"Your deal!" he said. Then with a vague laugh, he fell sidewise upon the bunk.

Emmet Prendergast stared at him with a look of amazement on his yellow face. "He's crazy as a chicken!" he said.

He sat watching him a while, then rose and kindled a fire on the unswept hearth. From a litter of cans and dented utensils in a corner he proceeded to cook himself supper, after which he carefully brushed up the scattered gold-dust and returned it all to its hiding-place. Lastly he rummaged on a shelf and found a phial; this proved to be empty, however, and he set it on the table.

"I guess you'll do well enough without any painkiller," he said to himself. "Doctors are expensive. Anyway, I'll be back by midnight."

He threw more wood on the fire, blew out the candle, and, closing the door behind him, set off down the trail to the town—where a faro-bank soon acquired the bill Jessica had given him.

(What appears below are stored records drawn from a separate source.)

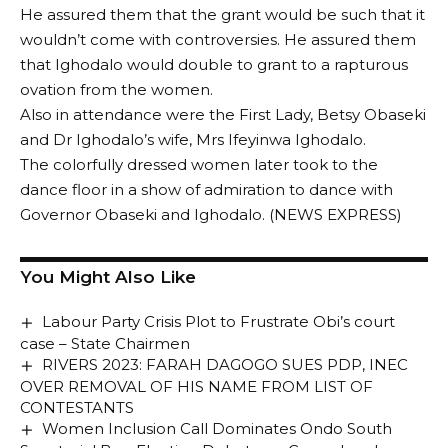
He assured them that the grant would be such that it
wouldn’t come with controversies. He assured them
that Ighodalo would double to grant to a rapturous
ovation from the women.
Also in attendance were the First Lady, Betsy Obaseki
and Dr Ighodalo’s wife, Mrs Ifeyinwa Ighodalo.
The colorfully dressed women later took to the
dance floor in a show of admiration to dance with
Governor Obaseki and Ighodalo. (NEWS EXPRESS)
You Might Also Like
Labour Party Crisis Plot to Frustrate Obi’s court
case – State Chairmen
RIVERS 2023: FARAH DAGOGO SUES PDP, INEC
OVER REMOVAL OF HIS NAME FROM LIST OF
CONTESTANTS
Women Inclusion Call Dominates Ondo South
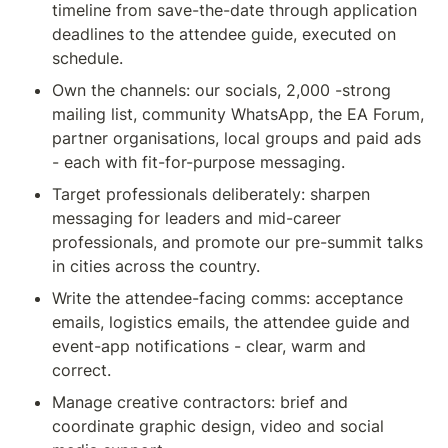
timeline from save-the-date through application 
deadlines to the attendee guide, executed on 
schedule.
Own the channels: our socials, 2,000 -strong 
mailing list, community WhatsApp, the EA Forum, 
partner organisations, local groups and paid ads 
- each with fit-for-purpose messaging.
Target professionals deliberately: sharpen 
messaging for leaders and mid-career 
professionals, and promote our pre-summit talks 
in cities across the country.
Write the attendee-facing comms: acceptance 
emails, logistics emails, the attendee guide and 
event-app notifications - clear, warm and 
correct.
Manage creative contractors: brief and 
coordinate graphic design, video and social 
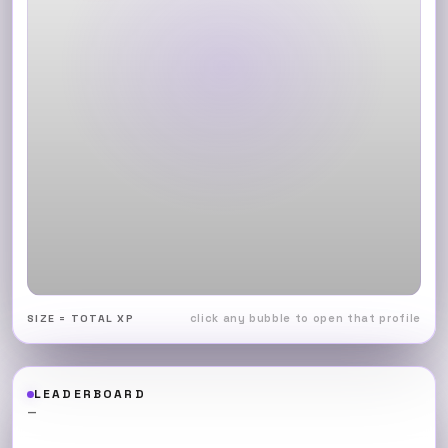
click any bubble to open that profile
SIZE = TOTAL XP
LEADERBOARD
—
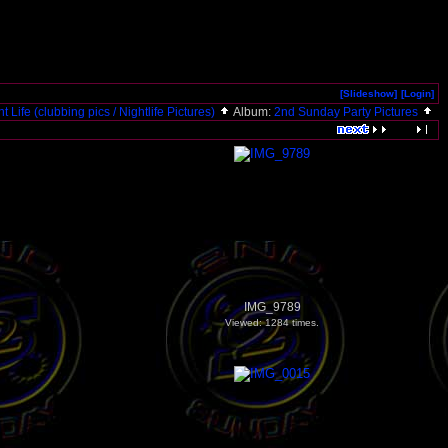
[Slideshow]
[Login]
t Life (clubbing pics / Nightlife Pictures)
Album:
2nd Sunday Party Pictures
IMG_9789
Viewed: 1284 times.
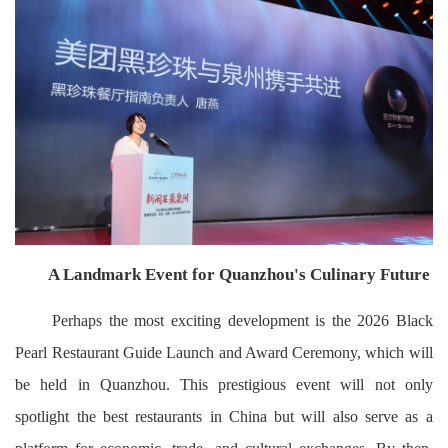
A Landmark Event for Quanzhou's Culinary Future
Perhaps the most exciting development is the 2026 Black
Pearl Restaurant Guide Launch and Award Ceremony, which will
be held in Quanzhou. This prestigious event will not only
spotlight the best restaurants in China but will also serve as a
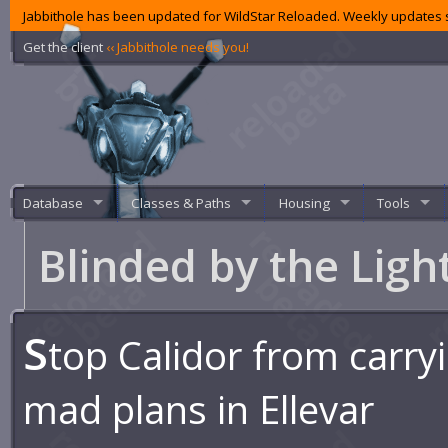
Jabbithole has been updated for WildStar Reloaded. Weekly updates s
Get the client
‹‹ Jabbithole needs you!
Database
Classes & Paths
Housing
Tools
Blinded by the Ligh
S
top Calidor from carryi
mad plans in Ellevar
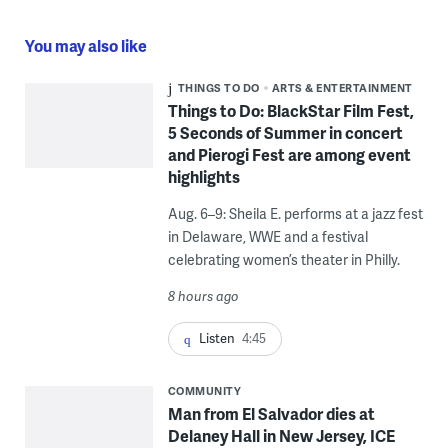
You may also like
THINGS TO DO
ARTS & ENTERTAINMENT
Things to Do: BlackStar Film Fest,
5 Seconds of Summer in concert
and Pierogi Fest are among event
highlights
Aug. 6–9: Sheila E. performs at a jazz fest
in Delaware, WWE and a festival
celebrating women’s theater in Philly.
8 hours ago
Listen
4:45
COMMUNITY
Man from El Salvador dies at
Delaney Hall in New Jersey, ICE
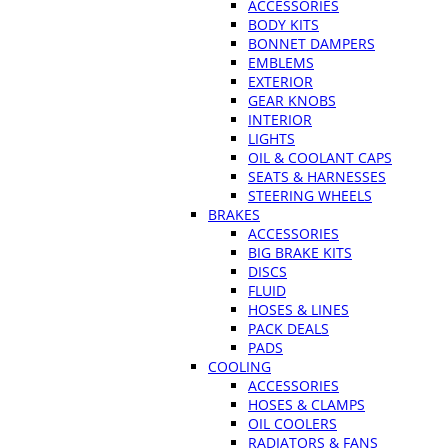
ACCESSORIES
BODY KITS
BONNET DAMPERS
EMBLEMS
EXTERIOR
GEAR KNOBS
INTERIOR
LIGHTS
OIL & COOLANT CAPS
SEATS & HARNESSES
STEERING WHEELS
BRAKES
ACCESSORIES
BIG BRAKE KITS
DISCS
FLUID
HOSES & LINES
PACK DEALS
PADS
COOLING
ACCESSORIES
HOSES & CLAMPS
OIL COOLERS
RADIATORS & FANS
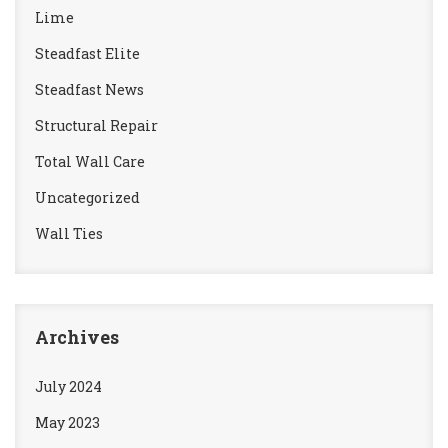
Lime
Steadfast Elite
Steadfast News
Structural Repair
Total Wall Care
Uncategorized
Wall Ties
Archives
July 2024
May 2023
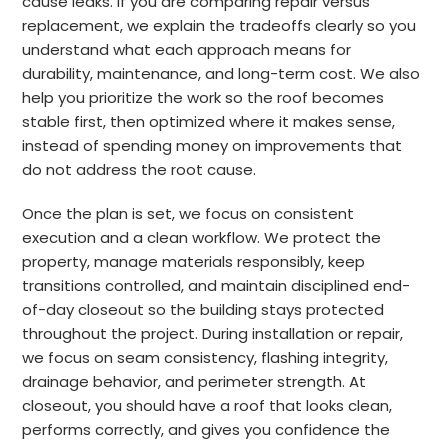
cause leaks. If you are comparing repair versus
replacement, we explain the tradeoffs clearly so you
understand what each approach means for
durability, maintenance, and long-term cost. We also
help you prioritize the work so the roof becomes
stable first, then optimized where it makes sense,
instead of spending money on improvements that
do not address the root cause.
Once the plan is set, we focus on consistent
execution and a clean workflow. We protect the
property, manage materials responsibly, keep
transitions controlled, and maintain disciplined end-
of-day closeout so the building stays protected
throughout the project. During installation or repair,
we focus on seam consistency, flashing integrity,
drainage behavior, and perimeter strength. At
closeout, you should have a roof that looks clean,
performs correctly, and gives you confidence the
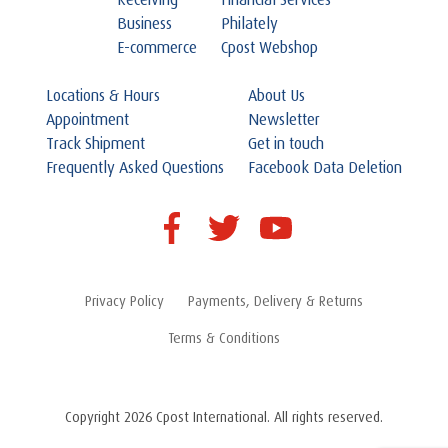
Receiving
Financial Services
Business
Philately
E-commerce
Cpost Webshop
Locations & Hours
About Us
Appointment
Newsletter
Track Shipment
Get in touch
Frequently Asked Questions
Facebook Data Deletion
Privacy Policy
Payments, Delivery & Returns
Terms & Conditions
Copyright 2026 Cpost International. All rights reserved.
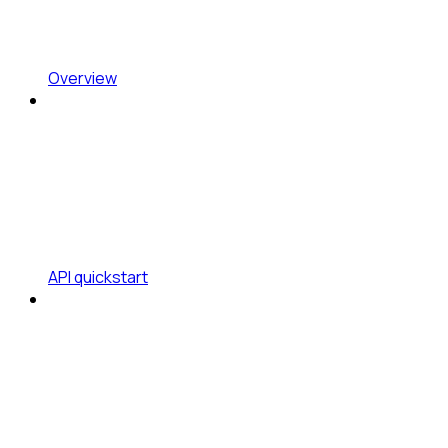
Overview
API quickstart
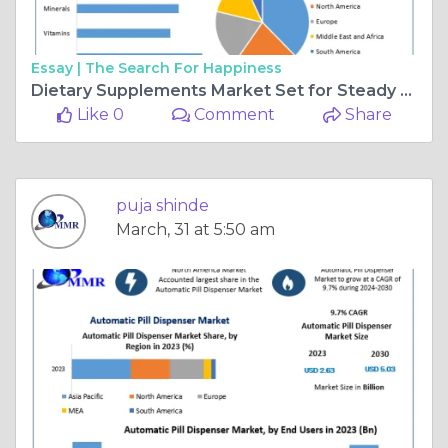
Essay |
The Search For Happiness
Dietary Supplements Market Set for Steady Growth, Reaching $273.06Bn by 2032
Like 0
Comment
Share
puja shinde
March, 31 at 5:50 am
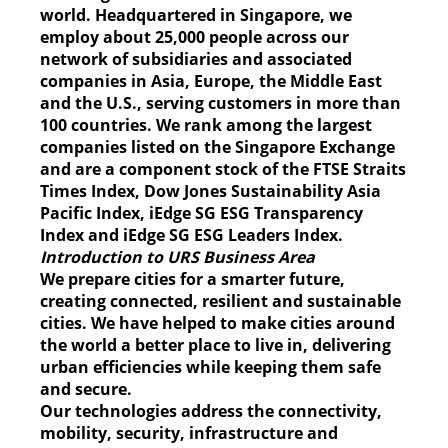
world. Headquartered in Singapore, we
employ about 25,000 people across our
network of subsidiaries and associated
companies in Asia, Europe, the Middle East
and the U.S., serving customers in more than
100 countries. We rank among the largest
companies listed on the Singapore Exchange
and are a component stock of the FTSE Straits
Times Index, Dow Jones Sustainability Asia
Pacific Index, iEdge SG ESG Transparency
Index and iEdge SG ESG Leaders Index.
Introduction to URS Business Area
We prepare cities for a smarter future,
creating connected, resilient and sustainable
cities. We have helped to make cities around
the world a better place to live in, delivering
urban efficiencies while keeping them safe
and secure.
Our technologies address the connectivity,
mobility, security, infrastructure and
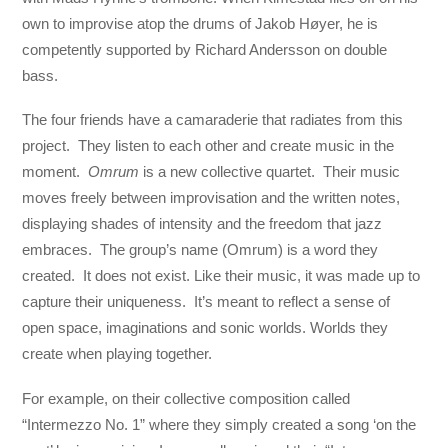
own to improvise atop the drums of Jakob Høyer, he is
competently supported by Richard Andersson on double
bass.
The four friends have a camaraderie that radiates from this
project. They listen to each other and create music in the
moment.
Omrum
is a new collective quartet. Their music
moves freely between improvisation and the written notes,
displaying shades of intensity and the freedom that jazz
embraces. The group’s name (Omrum) is a word they
created. It does not exist. Like their music, it was made up to
capture their uniqueness. It’s meant to reflect a sense of
open space, imaginations and sonic worlds. Worlds they
create when playing together.
For example, on their collective composition called
“Intermezzo No. 1” where they simply created a song ‘on the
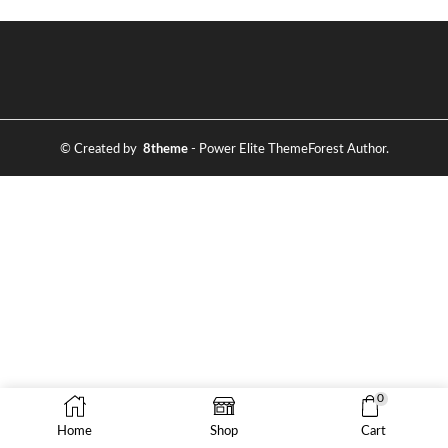
© Created by
8theme
- Power Elite ThemeForest Author.
0
Home
Shop
Cart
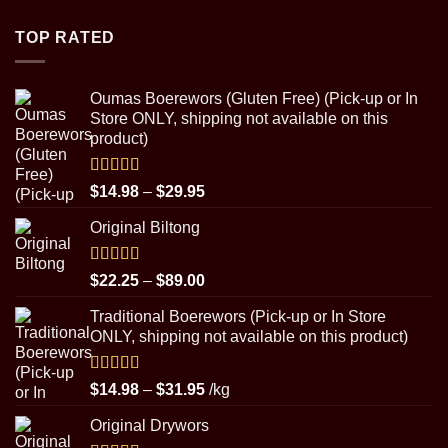
$4.50
through
TOP RATED
$8.99
Oumas Boerewors (Gluten Free) (Pick-up or In
Store ONLY, shipping not available on this
product)
Rated
5.00
Price
$
14.98
–
$
29.95
out of 5
range:
Original Biltong
$14.98
through
$29.95
Rated
5.00
Price
$
22.25
–
$
89.00
out of 5
range:
Traditional Boerewors (Pick-up or In Store
$22.25
ONLY, shipping not available on this product)
through
$89.00
Rated
5.00
Price
$
14.98
–
$
31.95
/kg
out of 5
range:
Original Drywors
$14.98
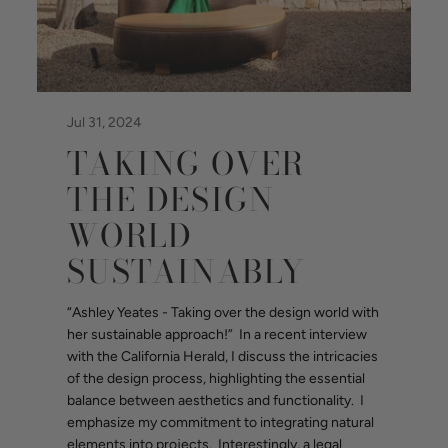
Jul 31, 2024
TAKING OVER
THE DESIGN
WORLD
SUSTAINABLY
“Ashley Yeates - Taking over the design world with
her sustainable approach!” In a recent interview
with the California Herald, I discuss the intricacies
of the design process, highlighting the essential
balance between aesthetics and functionality. I
emphasize my commitment to integrating natural
elements into projects. Interestingly, a legal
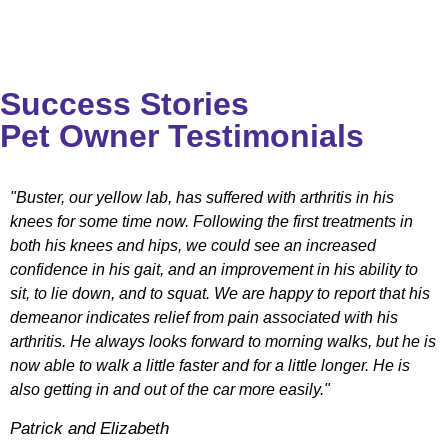
Success Stories
Pet Owner Testimonials
"Buster, our yellow lab, has suffered with arthritis in his
knees for some time now. Following the first treatments in
both his knees and hips, we could see an increased
confidence in his gait, and an improvement in his ability to
sit, to lie down, and to squat. We are happy to report that his
demeanor indicates relief from pain associated with his
arthritis. He always looks forward to morning walks, but he is
now able to walk a little faster and for a little longer. He is
also getting in and out of the car more easily."
Patrick and Elizabeth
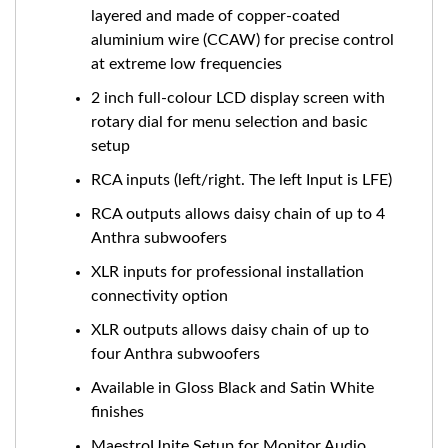
layered and made of copper-coated
aluminium wire (CCAW) for precise control
at extreme low frequencies
2 inch full-colour LCD display screen with
rotary dial for menu selection and basic
setup
RCA inputs (left/right. The left Input is LFE)
RCA outputs allows daisy chain of up to 4
Anthra subwoofers
XLR inputs for professional installation
connectivity option
XLR outputs allows daisy chain of up to
four Anthra subwoofers
Available in Gloss Black and Satin White
finishes
MaestroUnite Setup for Monitor Audio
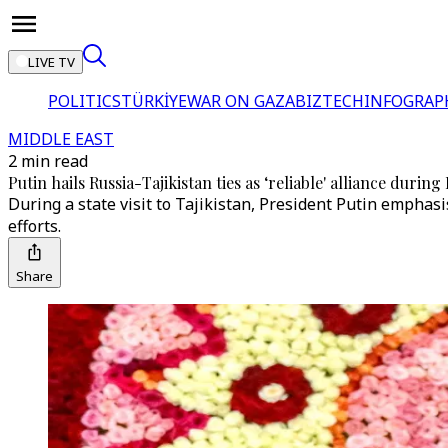
LIVE TV
POLITICS
TÜRKİYE
WAR ON GAZA
BIZTECH
INFOGRAP
MIDDLE EAST
2 min read
Putin hails Russia-Tajikistan ties as ‘reliable' alliance during
During a state visit to Tajikistan, President Putin empha
efforts.
Share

CHAPTER XVIII THE STRENGTH OF THE WEAK

It was pitch-dark when Jessica reached the sanatorium, though she went like a whirlwind, the chill damp smell of the dewy balsams in her nostrils, the dust rising ghost-like behind the rapid hoofs. She found David Stires anxious and peevish over her late coming.

Sitting beside him as he ate his supper, and reading to him afterward, she had little time for coherent thought; all the while she was maintaining her self-control with an effort. Since she had ridden away that afternoon, she felt as if years had gone over her with all their changes. She was oppressed with a new sense of fate, of power beyond and stronger than herself, and her mind was enveloped in a haze of futurity. She felt a relief when the old man grew tired and was wheeled to his bedroom.